Tuesday, August 29, 2006

nothing would make me happier than if they abolished it

The data for the first administrations of the new SAT show that students have posted the lowest average scores since 2002.

Several people interviewed in the New York Times article, mostly College Board officials, insist that the now three-hour-and-forty-five-minute testing time -- not counting all the filling out of personal information before and after -- has no impact on the plummeting scores. According to them, the downward trend in the data is due solely to the lack of students taking the test multiple times (since the new exam format has not been adminstered enough times for most students to have had the time to sit for two or three different test dates).

Having witnessed test-taking in person, though, I would beg to differ, as does the official Kaplan representative:

"Seppy Basili, senior vice president at Kaplan Inc., the education and test preparation company, said the new SAT test undoubtedly affected scores, because students were less familiar with it and because fewer students repeated it. But he said he thought the length played a greater role than the College Board acknowledged."

Yeah, Seppy, you tell 'em. Because I can tell you, from personal experience -- criminy, it's hard enough to sit through proctoring the damn thing without wanting to gouge your brain out of your skull to alleviate the tedium. I can only imagine how much less appealing it is when you have to actually answer the questions.

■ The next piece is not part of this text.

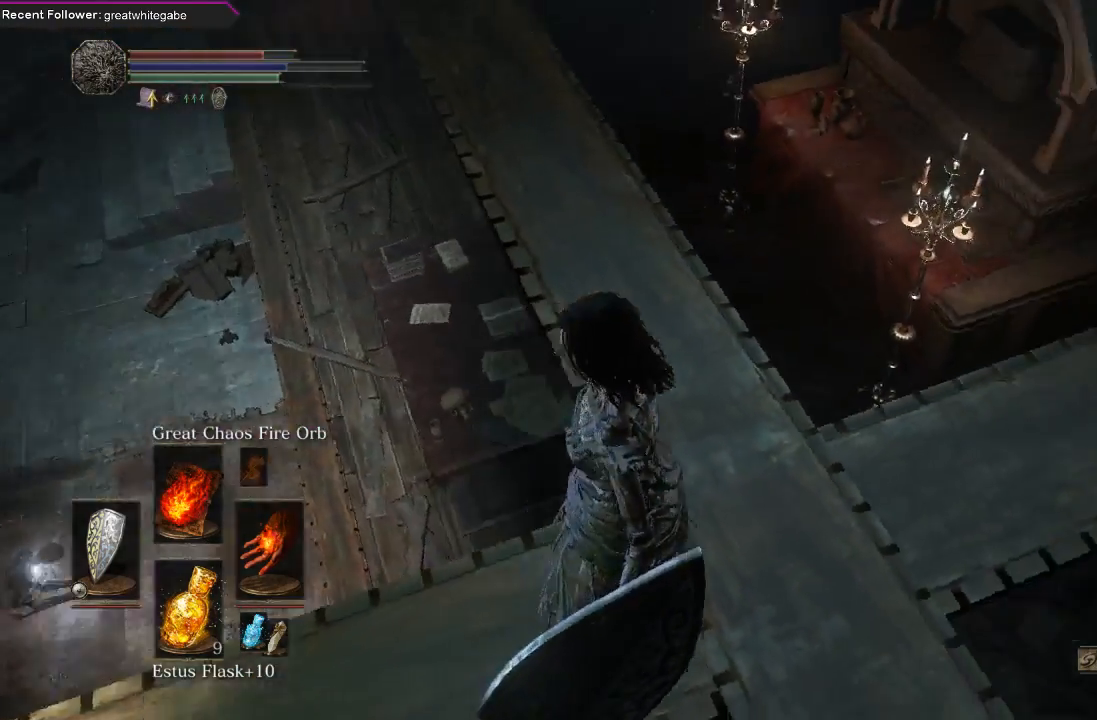
{"buttons": [], "left_stick": "down", "right_stick": "center", "events": [[367, "right_stick", "up"], [400, "left_stick", "down"], [500, "right_stick", "center"]]}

In a country without a standardized curriculum, there can be no such thing as an accurate standardized test. (For example, this year's ACT scores a record high for all years since 1991, in part because many students jumped ship from the SAT and took the ACT instead.) Testing may keep me employed, but I'm tired of watching bright, personable, capable kids sink under the weight of this monster. Seriously, folks -- when the putative college entrance exam is longer than the GRE or the GMAT and about the same length as the LSAT, something's gotta give.

For once and for all, College Board: Teenagers are not adults, no matter how much they argue to the contrary. Playing to their weaknesses, most notably sitting still for an extended period of time taking a test unlike anything a teacher ever actually sets them in the classroom, is not going to help any college put together its best possible freshman class.

To all my students out there (they don't read this, so I'm safe): Chin up! And to all those College Board loonies: You could make a lot of money hiring me -- or, at least, I could make a lot of money with you hiring me -- to revamp this thing so it actually works. I'm just sayin'.